In the highly unlikely event of a foreign invasion, I concede a personal firearm might be of use to defend oneself and one’s family. Widespread ownership of a firearm by members of the population may slow the advance of an invading force, or even cause such losses as to make the invasion impossible to sustain. But it would still be better to prepare for such a situation by training a force of citizens who pledge to respond to threats to the homeland, rather than by allowing random individuals to own a gun. If the goal is to prevent tyranny, the responsible answer is not to allow individuals to own firearms as they please (thus creating a host of undesirable public health consequences), but to train a proper National Guard.
The Only Defense Against Tyranny is Civil Society, Which Gun Culture Erodes
In the final analysis, the only sustainable defense against the threat of tyranny is civil society.
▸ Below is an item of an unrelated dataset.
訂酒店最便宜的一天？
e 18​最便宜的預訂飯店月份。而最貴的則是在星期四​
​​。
We must develop a culture and a set of social codes which reinforce and promote the democratic rights of individuals, and which can imbue our political representatives with that same respect. Tyranny is not best resisted with guns, but with relationships: the positive relationships between citizens in a society which organizes itself for the benefit of all its members. The best way to avoid tyranny in the United States is not to arm each and every citizen, but to invest heavily in public services, improving our schools and healthcare systems, redistributing wealth to the poor, and ruthlessly eradicating racial and economic inequalities. That way, instead of feeling hopeless, angry, and afraid, and turning to demagogues, people will feel invested in a society which invests in them. The truth is that when it comes to tyranny, by the time guns are required, it is already too late.
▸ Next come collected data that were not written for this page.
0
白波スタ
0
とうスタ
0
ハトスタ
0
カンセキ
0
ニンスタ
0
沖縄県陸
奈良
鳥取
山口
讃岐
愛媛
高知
Ironically – and it is a deadly irony – the same gun culture which presents guns as a defense against tyranny erodes the bonds of trust which make anti-tyrannical civil society possible. By fomenting fear between people, and purveying the notion that neighbors are not to be trusted, those who wish to sell more guns exploit our anxieties to make money. As they do this, trust in civil and governmental institutions breaks down, and people begin to believe that the system does not serve them. In their frustration, they become more likely to turn to demagogues and their tyrannical impulses, instead of turning to their neighbors to organize and create a better way forward. Gun culture thus erodes the very bulwark against tyranny it claims to provide.